Chapter 70
by fanqienovelChapter 70: Du Yinsui could sense a strong…anticipation in the air. Baili Ying’s subordinates handled information quickly. After everyone had returned to their own yards for a while, Du Yinsui detected several presences hurrying up the mountainside toward Qingning Temple.
Before she even met Wen Junzhi, Du Yinsui was overwhelmed with a flood of complex details she hadn’t processed yet, so she couldn’t share more with Jiang Wu. By the time Wen Junzhi pushed open the courtyard gate, Jiang Wu only knew her as Du Yinsui’s former teacher.
But when the elegant woman called out "Suìsuì" and Du Yinsui’s eyes reddened slightly, Jiang Wu instantly understood Baili Ying’s earlier words: "I can’t stand her having someone more important in her heart than me."

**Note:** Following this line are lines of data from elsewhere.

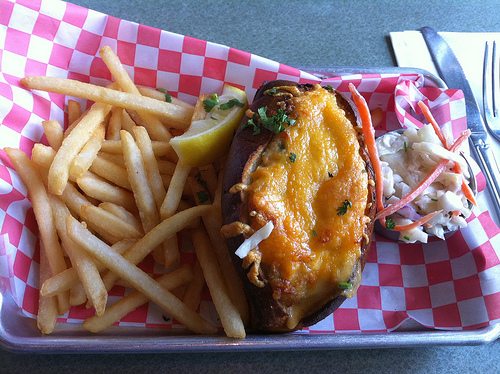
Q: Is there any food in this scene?
A: Yes, there is food.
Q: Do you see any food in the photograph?
A: Yes, there is food.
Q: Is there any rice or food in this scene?
A: Yes, there is food.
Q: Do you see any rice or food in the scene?
A: Yes, there is food.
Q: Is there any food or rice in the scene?
A: Yes, there is food.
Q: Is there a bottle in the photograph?
A: No, there are no bottles.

Wen Junzhi appeared to be in her early twenties, just like the teacher Du Yinsui remembered from the start of the End Times. This made Du Yinsui instinctively stride quickly toward the gate, eager to greet someone who shared her strange journey.
Du Yinsui hadn’t gone two steps when a sharp wave of jealousy surged behind her, thick and domineering, as if it would devour everything if ignored.
Instinctively, Du Yinsui turned and met Jiang Wu’s guilty, darting eyes. She felt amused…
Enough of this—go sell vinegar with the other jealous one next door!
With a playful glare that made Jiang Wu look away, Du Yinsui turned back to welcome her teacher.
"This spot isn’t good for talking—let’s go higher," Wen Junzhi said. Seeing her old student’s face, her certainty solidified. Though excited, she held back and raised a hand to stop Du Yinsui from speaking.
Qingning Temple sat on Zhenfeng Mountain. Moving past the guest yards, they entered the mountain peak.
Wen Junzhi and Du Yinsui stayed silent the whole way. Only when they reached the summit did Wen Junzhi turn to Du Yinsui and ask slowly, "Suìsuì, is this place safe?"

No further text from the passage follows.